**REQUIRED ACTION**
An exact transcription is needed, starting at the line containing "EVER-1651, start: Aug 11 -> Aug 9" and running through the last line of the records, with every picture left out.

[MATERIAL PROVIDED]

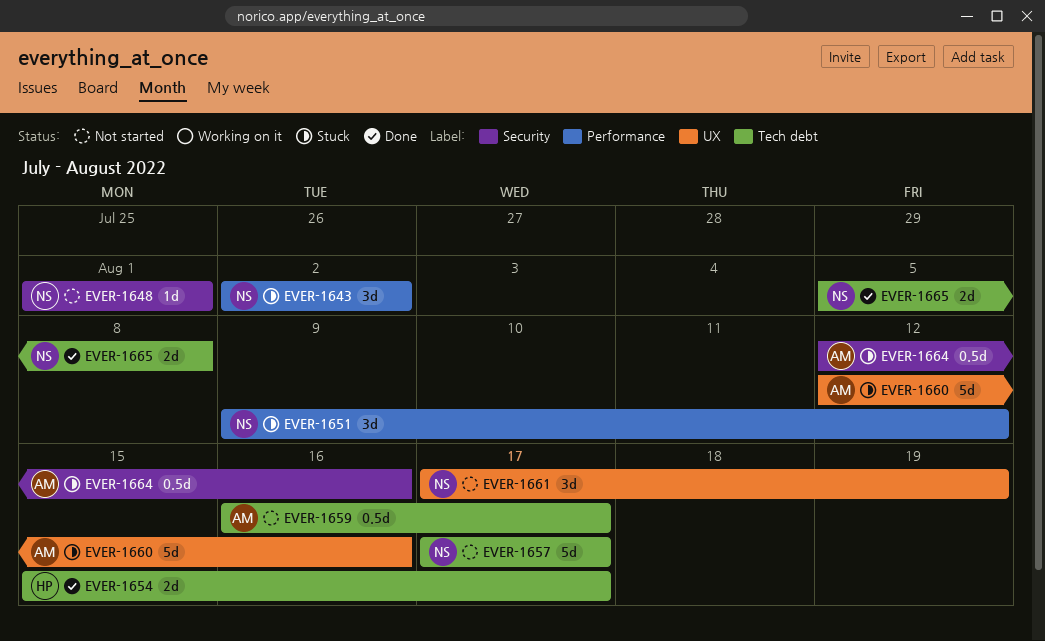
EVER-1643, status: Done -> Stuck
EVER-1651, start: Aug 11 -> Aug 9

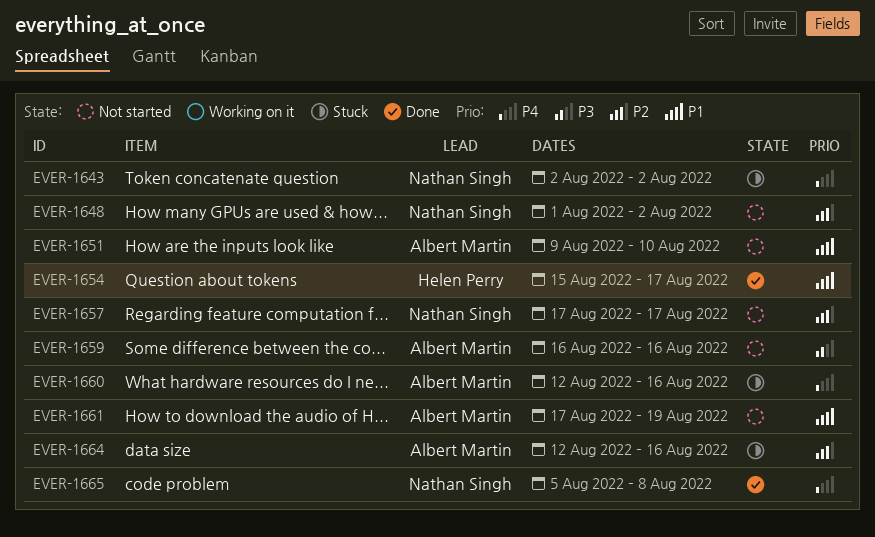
EVER-1648, due: Aug 1 -> Aug 2
EVER-1651, status: Stuck -> Not started
EVER-1651, owner: Nathan Singh -> Albert Martin
EVER-1651, due: Aug 12 -> Aug 10
EVER-1659, due: Aug 17 -> Aug 16
EVER-1661, owner: Nathan Singh -> Albert Martin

[/MATERIAL PROVIDED]

**REPLY**
EVER-1651, start: Aug 11 -> Aug 9

EVER-1648, due: Aug 1 -> Aug 2
EVER-1651, status: Stuck -> Not started
EVER-1651, owner: Nathan Singh -> Albert Martin
EVER-1651, due: Aug 12 -> Aug 10
EVER-1659, due: Aug 17 -> Aug 16
EVER-1661, owner: Nathan Singh -> Albert Martin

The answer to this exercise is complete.